Kindern COVID-19-Impfstoffe zu geben, ist unmoralisch und unnötig
Forscher haben darauf hingewiesen, dass die Wahrscheinlichkeit, dass Kinder an COVID-19 schwer erkranken, deutlich geringer ist. Andererseits legen aktuelle Studien stark nahe, dass Jugendliche, die COVID-19-Impfstoffe erhalten, eher an Nebenwirkungen wie Schmerzen nach dem Impfstoff, Müdigkeit und Fieber leiden als Erwachsene. Kinder, die geimpft werden, entwickeln auch eher eine Myokarditis oder Herzentzündung als Erwachsene.

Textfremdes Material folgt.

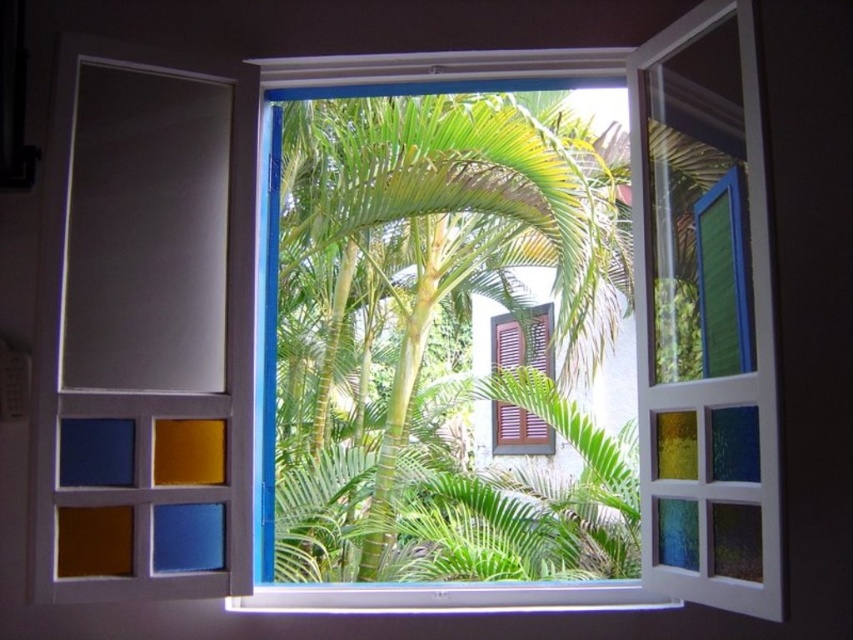
You are standing in a room with the window described. You want to place a small potted plant on the window sill. Based on the size of the white plastic window sill at lower center and the green leafy palm tree at center, can the potted plant fit on the window sill?

The green leafy palm tree at center is larger than the white plastic window sill at lower center. Since the palm tree is larger, the window sill might be too small to accommodate a potted plant of similar size, but since the potted plant is small, it should fit unless the window sill is unusually narrow. However, the description only states the palm tree is larger, so we can assume the window sill is smaller but still possibly adequate for a small plant.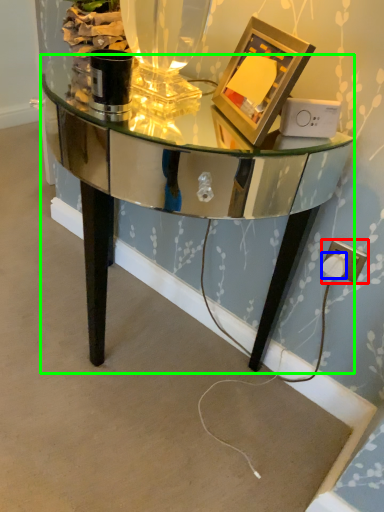
Question: Which is farther away from electric outlet (highlighted by a red box)? plug (highlighted by a blue box) or table (highlighted by a green box)?

Choices:
 (A) plug
 (B) table

Answer: (B)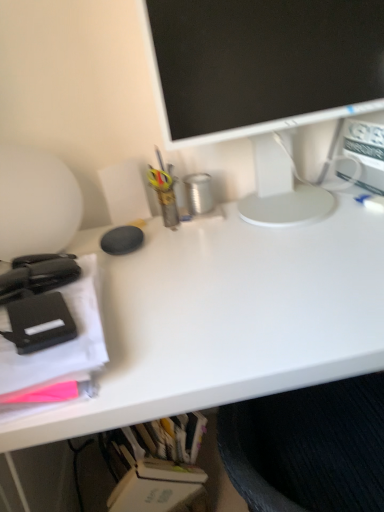
I want to click on vacant area that lies between white glossy monitor at upper center and matte black stapler at left, arranged as the first office supplies when viewed from the front, so click(x=213, y=268).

Aufgrund dieser Ergebnisse sagen einige Forscher, dass es Kindern besser geht, COVID-19 zu fangen, sich zu erholen und natürliche Immunität zu entwickeln, anstatt sich auf den angeblichen Schutz von Impfstoffen zu verlassen, die ihnen schaden könnten.
David Livermore, ein medizinischer Mikrobiologe an der University of East Anglia (UEA) in Großbritannien, sagt, dass die Welt jahrelang, wenn nicht Jahrzehnte lang mit dem Coronavirus leben muss. Er glaubt, dass die beste Lösung in Zukunft darin besteht, Menschen nicht zu impfen, sondern eine Generation von Kindern zu fördern, die bereits von Natur aus immun gegen das Virus sind.
Livermore argumentiert auch, dass dies „ein besserer erster Schritt in der lebenslangen Koexistenz“ mit dem Virus ist als die Einführung von mehr Booster-Schüssen, da der Schutz, den sie anbieten, nur mehrere Monate dauern wird, bevor Kinder eine weitere Dosis erhalten müssen.
„Es ist klar, dass der durch Impfstoff vermittelte Schutz innerhalb von vier bis sechs Monaten deutlich abnimmt. Sogar staatliche Werbung erkennt dies an“, sagte Livermore der MailOnline. Andererseits bleibt die Reinfektion bei den Infizierten in der ersten Welle vor über einem Jahr selten.
Paul Hunter, ein Experte für Infektionskrankheiten an der UEA, stimmt Livermore zu und stellt fest, dass das Risiko von Kindern, die an Nebenwirkungen leiden, die durch COVID-19-Impfstoffe verursacht werden, die Gefahren des Coronavirus überwiegt. „Bei jüngeren Menschen ist Impfung keine risikofreie Option“, sagte er.
Hunter sagt auch, dass „bis zu die Hälfte“ aller Teenager in Großbritannien bereits dem Coronavirus ausgesetzt waren. Das bedeutet, dass sie bereits über die notwendige natürliche Immunität verfügen, um weitere COVID-19-Infektionen abzuwehren.
Andererseits wäre die Impfung von Kindern ethisch zweifelhaft, da es wenig bis gar keinen Nutzen bringt, ihnen Impfstoffe zu geben. Die Impfung von Kindern würde nur getan, um die Interessen von Erwachsenen zu befriedigen.
Der Gemischte Ausschuss für Impfungen und Impfungen, ein beratender Ausschuss, der der britischen Regierung bei der Impfpolitik hilft, ist auch gegen die Empfehlung von Impfstoffen für gesunde Kinder. Laut dem Ausschuss besteht das Risiko, dass Kinder an dem Virus sterben, etwa eins zu einer Million, so dass sie nicht geimpft werden müssen.
Erfahren Sie mehr über den Vorstoß, Kinder zu impfen, indem Sie die neuesten Artikel auf Vaccines.news lesen.